As a pupil in an IP set, Miles suggests you are likely to spend time drafting pleadings and opinions, which are then checked over by your pupil master. The pressure really starts when you become a junior. "The big difference is that when you draft the pleading as a pupil, your pupil master makes changes and then sends it out, so it's kind of stress free. One of the things that really struck me when I started work at the Bar - and it's one of the most stressful things - is that it's your name at the bottom and it has to go out into the real world with hopefully no mistakes on it. I always think about people who do other jobs where it's just a corporate approach and the world never knows who drafted a particular document or who made the mistake. And it's quite scary when it's you and only you. You take all the glory, if there is any, and all the blame."

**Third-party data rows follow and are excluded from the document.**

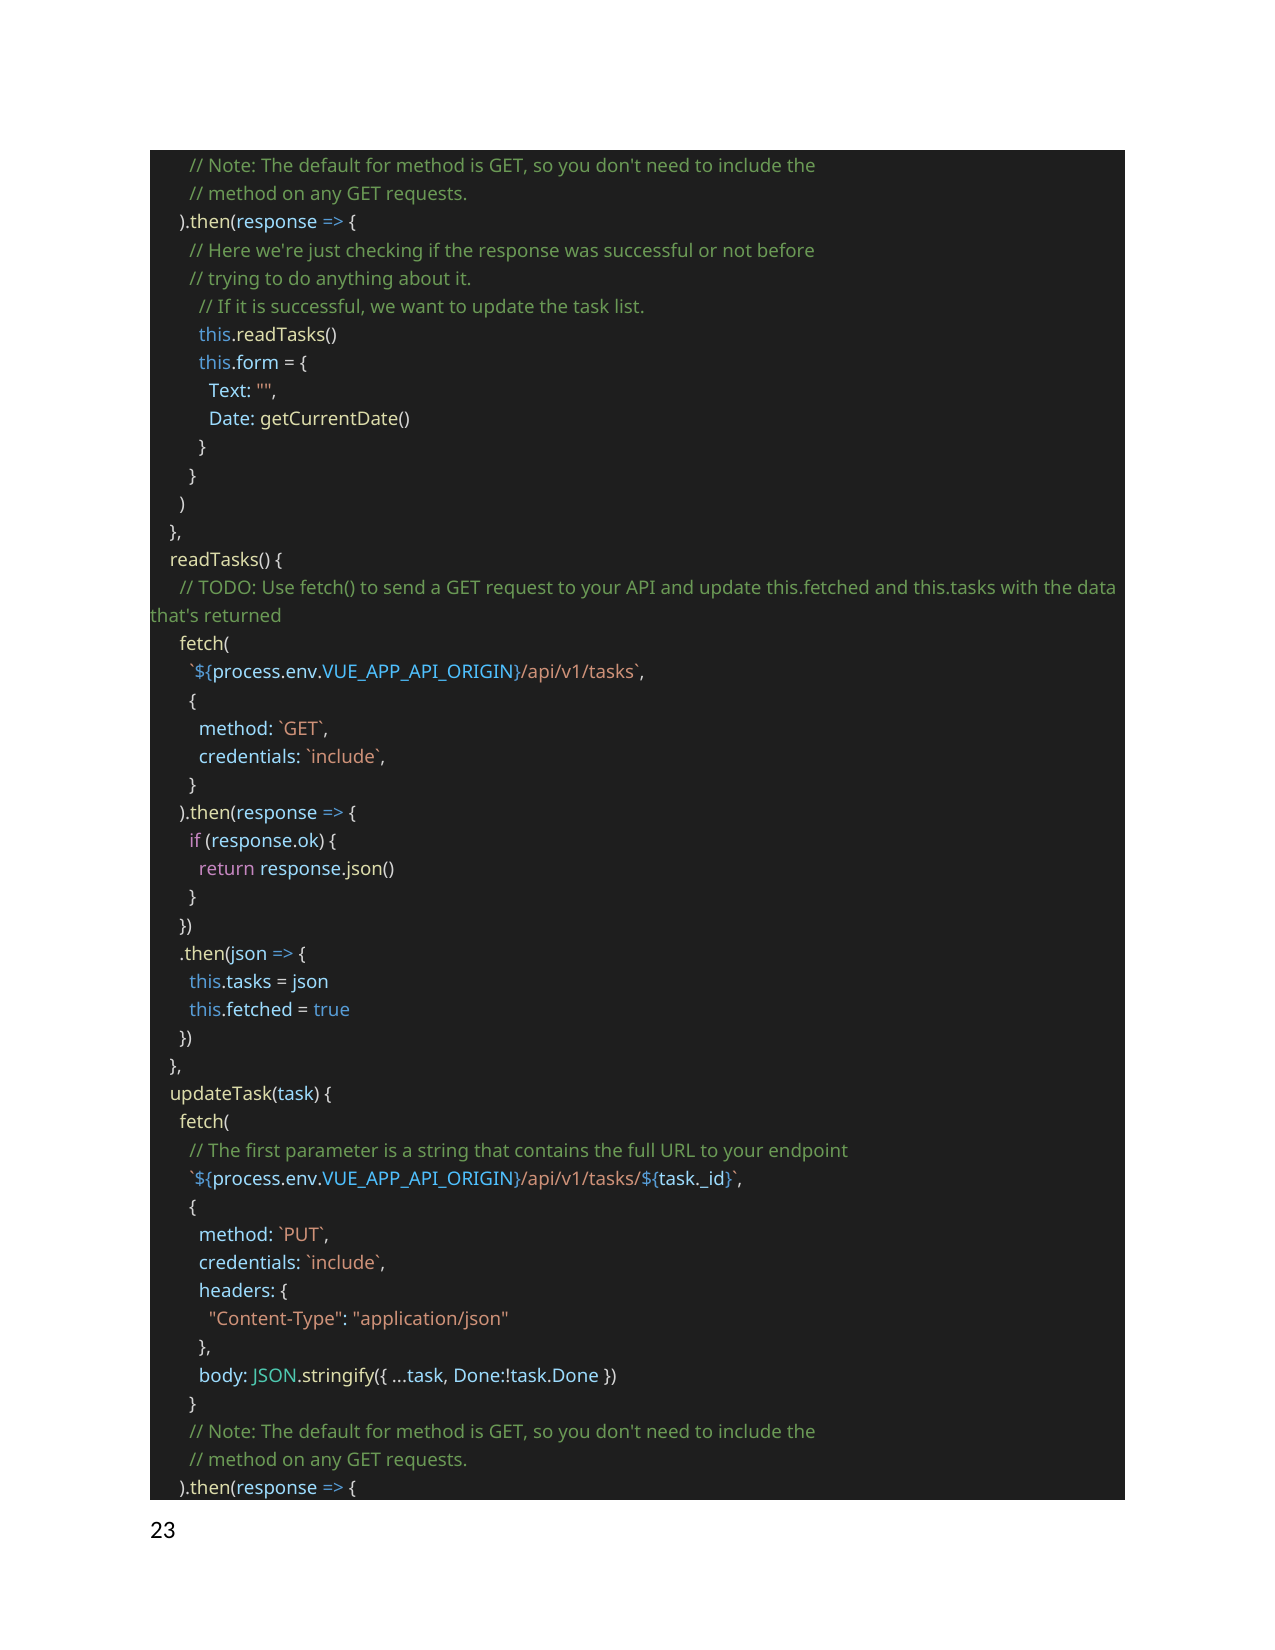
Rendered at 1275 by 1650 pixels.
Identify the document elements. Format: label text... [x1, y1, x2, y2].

text credentials: `include`, [150, 741, 1125, 769]
text ).then(response => { [150, 797, 1125, 825]
text ) [150, 487, 1125, 516]
text "Content-Type": "application/json" [150, 1303, 1125, 1331]
text ).then(response => { [150, 206, 1125, 234]
text method: `GET`, [150, 712, 1125, 741]
text updateTask(task) { [150, 1078, 1125, 1106]
text }) [150, 1022, 1125, 1050]
text fetch( [150, 1106, 1125, 1134]
text }, [150, 516, 1125, 544]
text headers: { [150, 1275, 1125, 1303]
text // The first parameter is a string that contains the full URL to your endpoint [150, 1134, 1125, 1162]
text readTasks() { [150, 544, 1125, 572]
text // Here we're just checking if the response was successful or not before [150, 234, 1125, 262]
text this.form = { [150, 347, 1125, 375]
text .then(json => { [150, 937, 1125, 966]
text Date: getCurrentDate() [150, 403, 1125, 431]
text } [150, 1387, 1125, 1416]
text credentials: `include`, [150, 1247, 1125, 1275]
text // method on any GET requests. [150, 1444, 1125, 1472]
text // Note: The default for method is GET, so you don't need to include the [150, 1416, 1125, 1444]
text fetch( [150, 628, 1125, 656]
text `${process.env.VUE_APP_API_ORIGIN}/api/v1/tasks`, [150, 656, 1125, 684]
text // TODO: Use fetch() to send a GET request to your API and update this.fetched and this.tasks with the data that's returned [150, 572, 1125, 628]
text { [150, 684, 1125, 712]
text // method on any GET requests. [150, 178, 1125, 206]
text this.tasks = json [150, 966, 1125, 994]
text }, [150, 1331, 1125, 1359]
text // If it is successful, we want to update the task list. [150, 291, 1125, 319]
text } [150, 881, 1125, 909]
text }, [150, 1050, 1125, 1078]
text body: JSON.stringify({ ...task, Done:!task.Done }) [150, 1359, 1125, 1387]
text this.readTasks() [150, 319, 1125, 347]
text } [150, 459, 1125, 487]
text // trying to do anything about it. [150, 262, 1125, 291]
text this.fetched = true [150, 994, 1125, 1022]
text Text: "", [150, 375, 1125, 403]
text if (response.ok) { [150, 825, 1125, 853]
text // Note: The default for method is GET, so you don't need to include the [150, 150, 1125, 178]
text } [150, 769, 1125, 797]
text method: `PUT`, [150, 1219, 1125, 1247]
text ).then(response => { [150, 1472, 1125, 1500]
text { [150, 1191, 1125, 1219]
text } [150, 431, 1125, 459]
text return response.json() [150, 853, 1125, 881]
text `${process.env.VUE_APP_API_ORIGIN}/api/v1/tasks/${task._id}`, [150, 1162, 1125, 1191]
text }) [150, 909, 1125, 937]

The kind of work that a junior IP barrister can expect is generally divided into two broad categories, explains Miles: you are either supporting senior colleagues in a big patent trial or handling smaller matters on your own. "Generally, my practice involves being a junior on a big patent trial, where you are either trying to revoke a patent or say that somebody else infringes your patent. That involves working with the expert witnesses and the solicitors, attending meetings, talking about the case and assisting the expert in settling their opinion once they've produced the draft. That's a very significant part of the work.

"The rest is advising smaller clients on disputes, which don't usually involve patents. The way it tends to work out is that you're a junior in a big patent case, because it's worth a lot of money, but you work on your own in a case that's about dress designs or handbag designs - fashion industry stuff, generally, or assisting people who have been accused of either infringing somebody else's copyright or passing off their business. That normally involves advisory work, drafting letters and pleadings either to defend the client or to start proceedings against them."

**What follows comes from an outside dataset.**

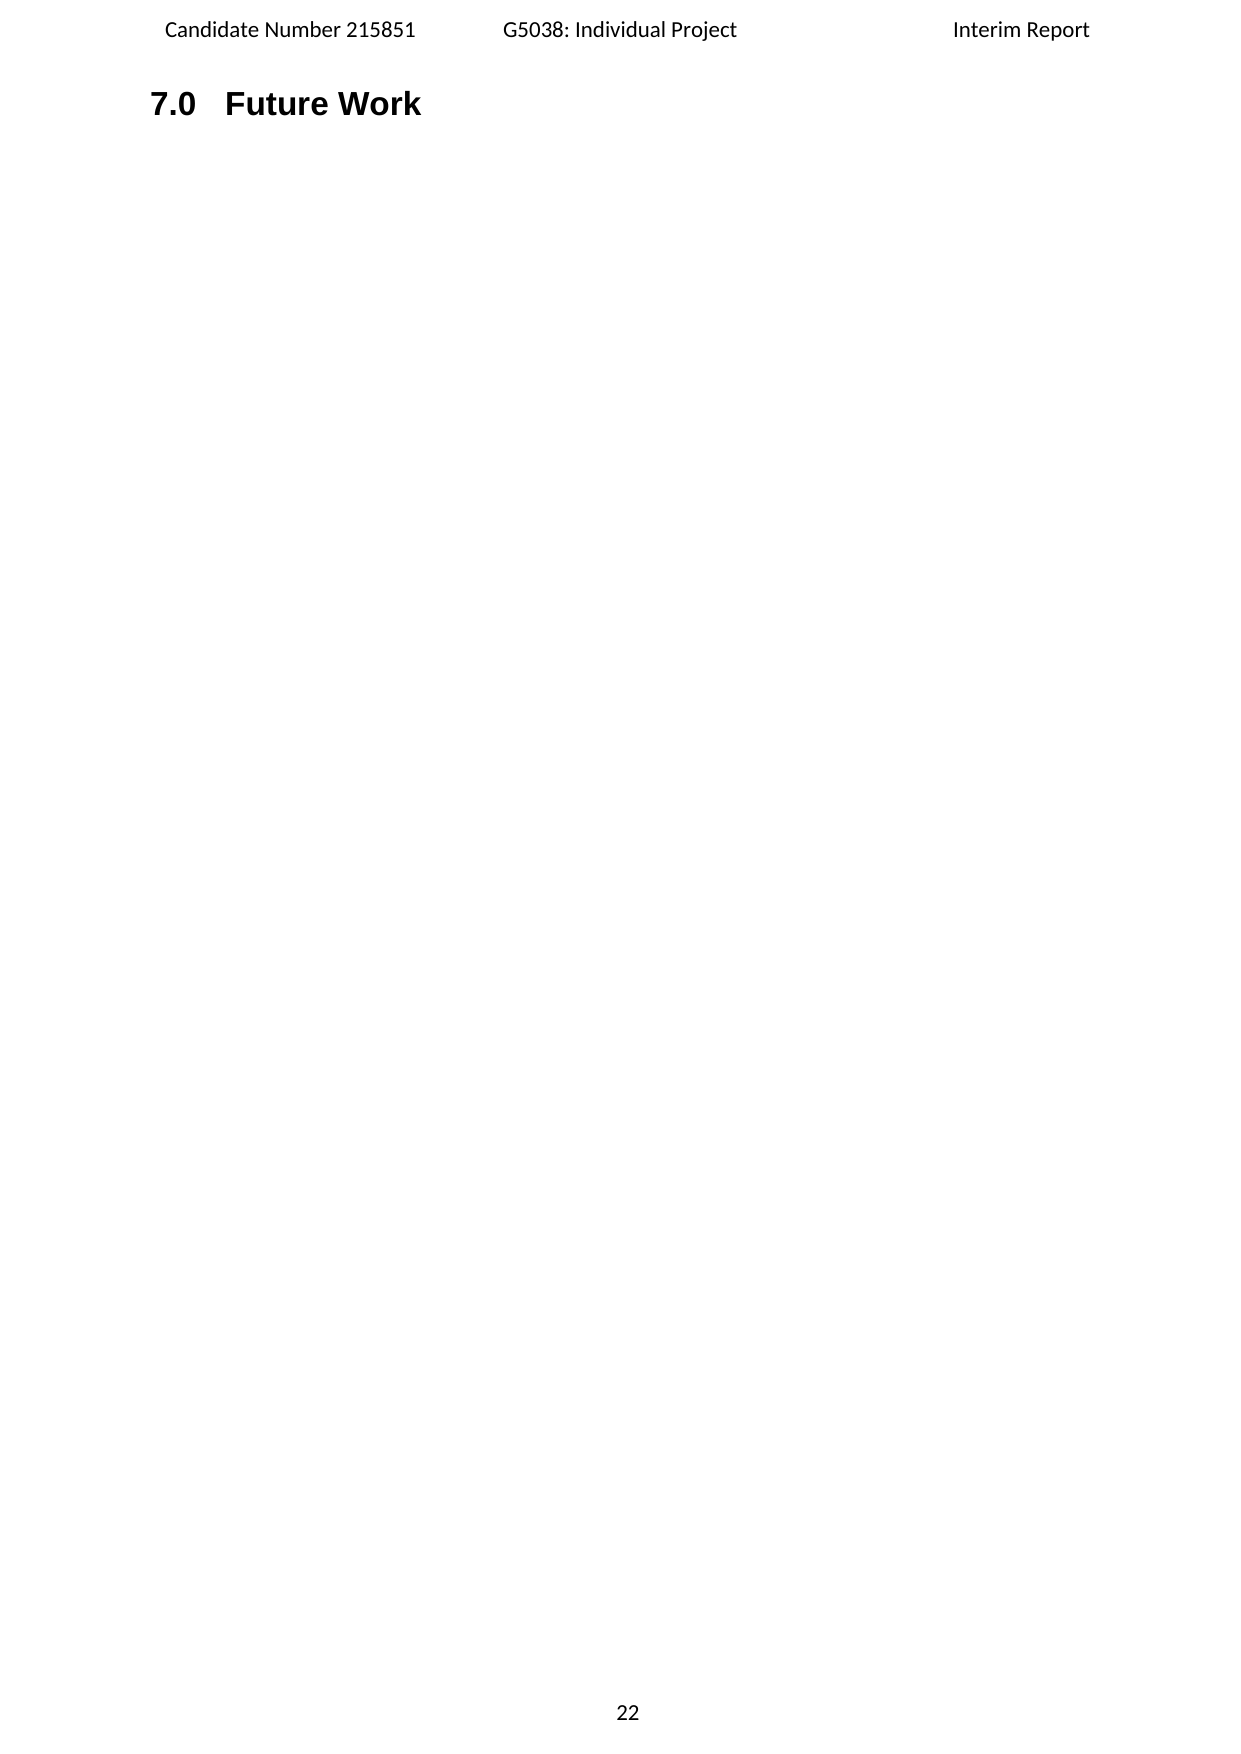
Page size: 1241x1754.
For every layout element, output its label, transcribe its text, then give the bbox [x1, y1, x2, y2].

The preponderance of advisory work in this area means that IP barristers perhaps do not spend as much time on their feet early on in their careers as those in other fields. "At the junior end, there's not that much advocacy on your own," Miles acknowledges. "I am in court from time to time, but certainly not every week. What tends to happen is that I'll have perhaps six or seven big trials every year, which will occupy me in court as a junior for a week or two at a stretch. But outside of those appearances as junior counsel, I'll probably only do a handful. Increasingly more so as I'm now five years forward, so I'm getting more and more of the half-day hearings on things on my own - hearings in front of the Patent Office or the Trademark Registry, or direction hearings in front of masters in relation to bigger trials."

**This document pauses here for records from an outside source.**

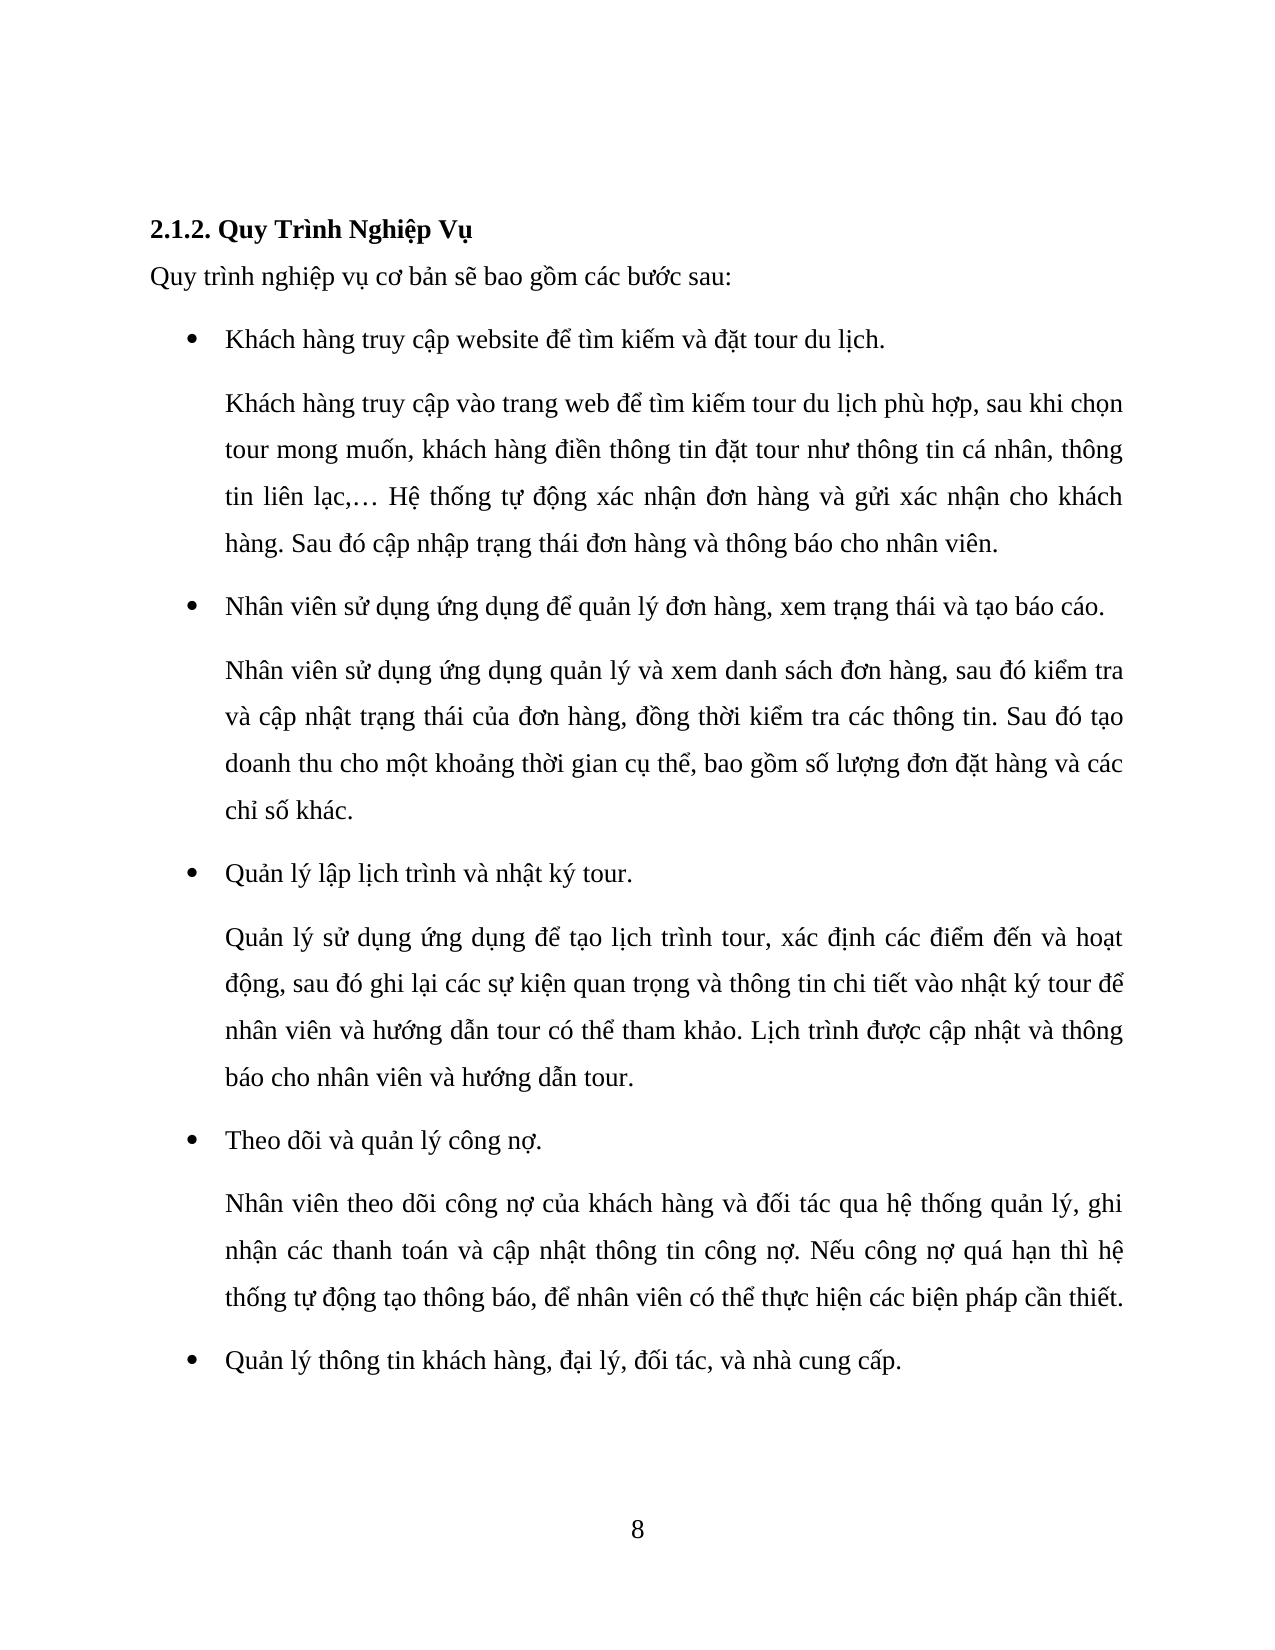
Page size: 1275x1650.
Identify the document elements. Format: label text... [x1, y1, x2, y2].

list Quản lý thông tin khách hàng, đại lý, đối tác, và nhà cung cấp. [187, 1344, 1125, 1375]
text Nhân viên sử dụng ứng dụng quản lý và xem danh sách đơn hàng, sau đó kiểm tra và cập nhật trạng thái của đơn hàng, đồng thời kiểm tra các thông tin. Sau đó tạo doanh thu cho một khoảng thời gian cụ thể, bao gồm số lượng đơn đặt hàng và các chỉ số khác. [225, 654, 1125, 825]
text Nhân viên theo dõi công nợ của khách hàng và đối tác qua hệ thống quản lý, ghi nhận các thanh toán và cập nhật thông tin công nợ. Nếu công nợ quá hạn thì hệ thống tự động tạo thông báo, để nhân viên có thể thực hiện các biện pháp cần thiết. [225, 1187, 1125, 1312]
text Quy trình nghiệp vụ cơ bản sẽ bao gồm các bước sau: [150, 260, 1125, 291]
text Quản lý sử dụng ứng dụng để tạo lịch trình tour, xác định các điểm đến và hoạt động, sau đó ghi lại các sự kiện quan trọng và thông tin chi tiết vào nhật ký tour để nhân viên và hướng dẫn tour có thể tham khảo. Lịch trình được cập nhật và thông báo cho nhân viên và hướng dẫn tour. [225, 921, 1125, 1092]
list Quản lý lập lịch trình và nhật ký tour. [187, 857, 1125, 888]
list Nhân viên sử dụng ứng dụng để quản lý đơn hàng, xem trạng thái và tạo báo cáo. [187, 590, 1125, 621]
subtitle 2.1.2. Quy Trình Nghiệp Vụ [150, 213, 1125, 244]
text Khách hàng truy cập vào trang web để tìm kiếm tour du lịch phù hợp, sau khi chọn tour mong muốn, khách hàng điền thông tin đặt tour như thông tin cá nhân, thông tin liên lạc,… Hệ thống tự động xác nhận đơn hàng và gửi xác nhận cho khách hàng. Sau đó cập nhập trạng thái đơn hàng và thông báo cho nhân viên. [225, 387, 1125, 558]
list Khách hàng truy cập website để tìm kiếm và đặt tour du lịch. [187, 323, 1125, 354]
list Theo dõi và quản lý công nợ. [187, 1124, 1125, 1155]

As a result, Miles suggests that perhaps IP might not be the right fit for those eager for lots of courtroom drama from the word go. "I would say if you want to be on your feet every day in your first six months, IP is not for you. However, if you are somebody who is going to enjoy working on the same case for a long time, rolling up your sleeves and getting to grips with it, with only a couple of big cases on the go, then IP is probably for you."

More generally, Miles thinks that many hopefuls could improve their chances at their pupillage interview by showing that they have an understanding of how chambers and clients survive as businesses. "I think it's quite important to make sure that you come across as a real commercial possibility. You've got to look like you're not just an academic, but somebody who's business savvy and is actually going to deliver results and bring some money into the chambers. It will also help to show that you understand what your client is about."